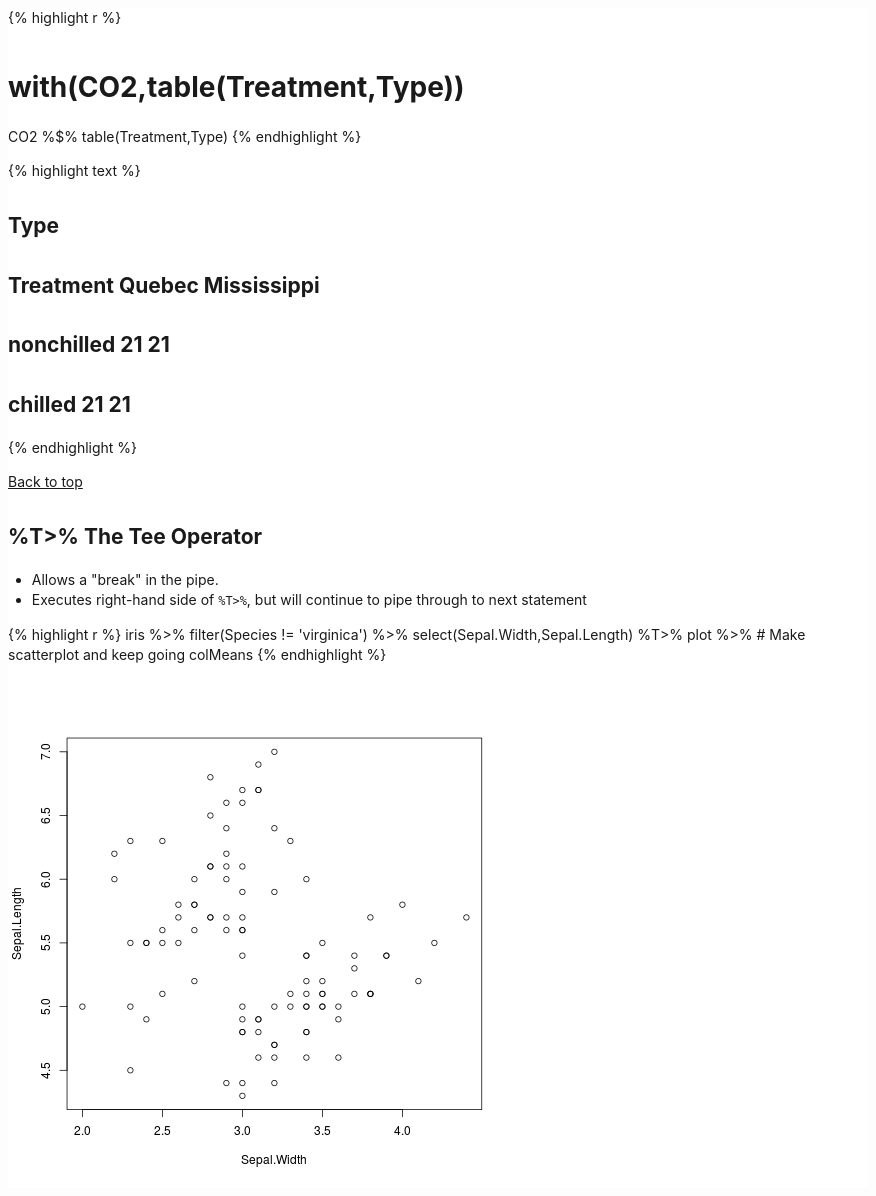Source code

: 

{% highlight r %}
# with(CO2,table(Treatment,Type))
CO2 %$% table(Treatment,Type)
{% endhighlight %}



{% highlight text %}
##             Type
## Treatment    Quebec Mississippi
##   nonchilled     21          21
##   chilled        21          21
{% endhighlight %}

<a href="#top">Back to top</a>

## %T>% The Tee Operator

- Allows a "break" in the pipe.
- Executes right-hand side of `%T>%`, but will continue to pipe through to next statement


{% highlight r %}
iris %>%
filter(Species != 'virginica') %>%
select(Sepal.Width,Sepal.Length) %T>%
plot %>%  # Make scatterplot and keep going
colMeans
{% endhighlight %}

![plot of chunk unnamed-chunk-10](/figure/source/magrittr-basics/unnamed-chunk-10-1.png)
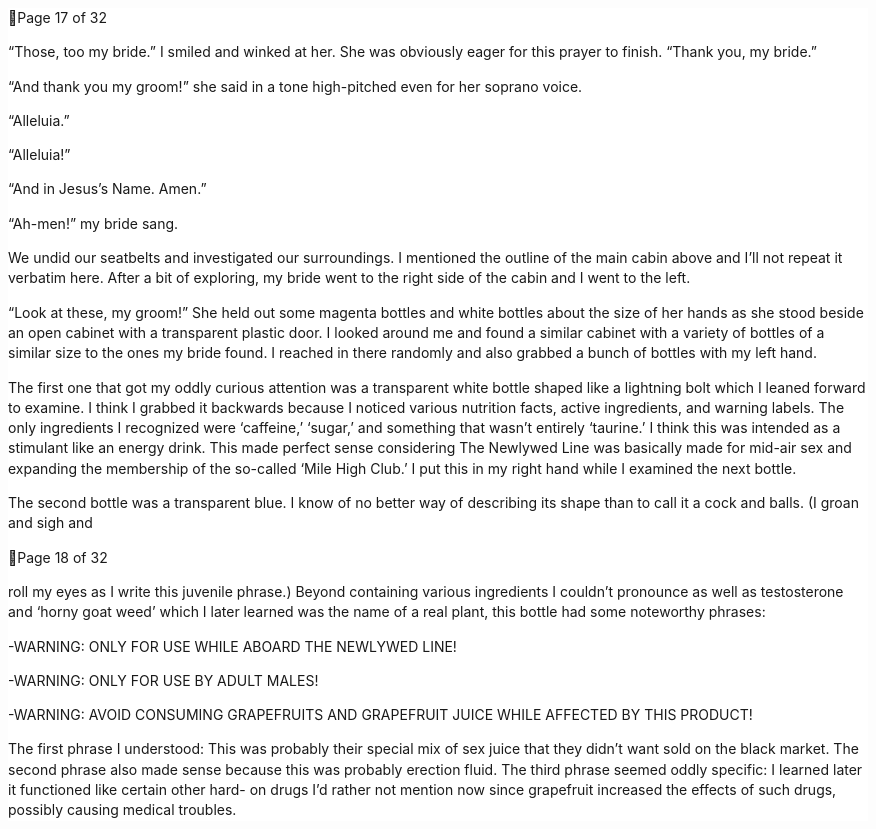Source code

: 
Page 17 of 32 

“Those, too my bride.”  I smiled and winked at her.  She was obviously 
eager for this prayer to finish.  “Thank you, my bride.” 
 
“And thank you my groom!” she said in a tone high-pitched even for her 
soprano voice. 
 
“Alleluia.” 
 
“Alleluia!” 
 
“And in Jesus’s Name.  Amen.” 
 
“Ah-men!” my bride sang. 
 
We undid our seatbelts and investigated our surroundings.  I mentioned the 
outline of the main cabin above and I’ll not repeat it verbatim here.  After a 
bit of exploring, my bride went to the right side of the cabin and I went to 
the left. 
 
“Look at these, my groom!”  She held out some magenta bottles and white 
bottles about the size of her hands as she stood beside an open cabinet with 
a transparent plastic door.  I looked around me and found a similar cabinet 
with a variety of bottles of a similar size to the ones my bride found.  I 
reached in there randomly and also grabbed a bunch of bottles with my left 
hand. 
 
The first one that got my oddly curious attention was a transparent white 
bottle shaped like a lightning bolt which I leaned forward to examine.  I 
think I grabbed it backwards because I noticed various nutrition facts, active 
ingredients, and warning labels.  The only ingredients I recognized were 
‘caffeine,’ ‘sugar,’ and something that wasn’t entirely ‘taurine.’  I think this 
was intended as a stimulant like an energy drink.  This made perfect sense 
considering The Newlywed Line was basically made for mid-air sex and 
expanding the membership of the so-called ‘Mile High Club.’  I put this in my 
right hand while I examined the next bottle. 
 
The second bottle was a transparent blue.  I know of no better way of 
describing its shape than to call it a cock and balls.  (I groan and sigh and 

Page 18 of 32 

roll my eyes as I write this juvenile phrase.)  Beyond containing various 
ingredients I couldn’t pronounce as well as testosterone and ‘horny goat 
weed’ which I later learned was the name of a real plant,  this bottle had 
some noteworthy phrases: 
 
-WARNING: ONLY FOR USE WHILE ABOARD THE NEWLYWED LINE! 
 
-WARNING: ONLY FOR USE BY ADULT MALES! 
 
-WARNING: AVOID CONSUMING GRAPEFRUITS AND GRAPEFRUIT JUICE 
WHILE AFFECTED BY THIS PRODUCT! 
 
The first phrase I understood:  This was probably their special mix of sex 
juice that they didn’t want sold on the black market.  The second phrase also 
made sense because this was probably erection fluid.  The third phrase 
seemed oddly specific:  I learned later it functioned like certain other hard-
on drugs I’d rather not mention now since grapefruit increased the effects of 
such drugs, possibly causing medical troubles.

*Directive*: The answer should contain nothing but the lines from the top of the data above through the line containing "think I grabbed", copied exactly, with no images.

*Result*:
Source code

: 

{% highlight r %}
# with(CO2,table(Treatment,Type))
CO2 %$% table(Treatment,Type)
{% endhighlight %}



{% highlight text %}
##             Type
## Treatment    Quebec Mississippi
##   nonchilled     21          21
##   chilled        21          21
{% endhighlight %}

<a href="#top">Back to top</a>

## %T>% The Tee Operator

- Allows a "break" in the pipe.
- Executes right-hand side of `%T>%`, but will continue to pipe through to next statement


{% highlight r %}
iris %>%
filter(Species != 'virginica') %>%
select(Sepal.Width,Sepal.Length) %T>%
plot %>%  # Make scatterplot and keep going
colMeans
{% endhighlight %}

![plot of chunk unnamed-chunk-10](/figure/source/magrittr-basics/unnamed-chunk-10-1.png)
Source code

: 
Page 17 of 32 

“Those, too my bride.”  I smiled and winked at her.  She was obviously 
eager for this prayer to finish.  “Thank you, my bride.” 
 
“And thank you my groom!” she said in a tone high-pitched even for her 
soprano voice. 
 
“Alleluia.” 
 
“Alleluia!” 
 
“And in Jesus’s Name.  Amen.” 
 
“Ah-men!” my bride sang. 
 
We undid our seatbelts and investigated our surroundings.  I mentioned the 
outline of the main cabin above and I’ll not repeat it verbatim here.  After a 
bit of exploring, my bride went to the right side of the cabin and I went to 
the left. 
 
“Look at these, my groom!”  She held out some magenta bottles and white 
bottles about the size of her hands as she stood beside an open cabinet with 
a transparent plastic door.  I looked around me and found a similar cabinet 
with a variety of bottles of a similar size to the ones my bride found.  I 
reached in there randomly and also grabbed a bunch of bottles with my left 
hand. 
 
The first one that got my oddly curious attention was a transparent white 
bottle shaped like a lightning bolt which I leaned forward to examine.  I 
think I grabbed it backwards because I noticed various nutrition facts, active 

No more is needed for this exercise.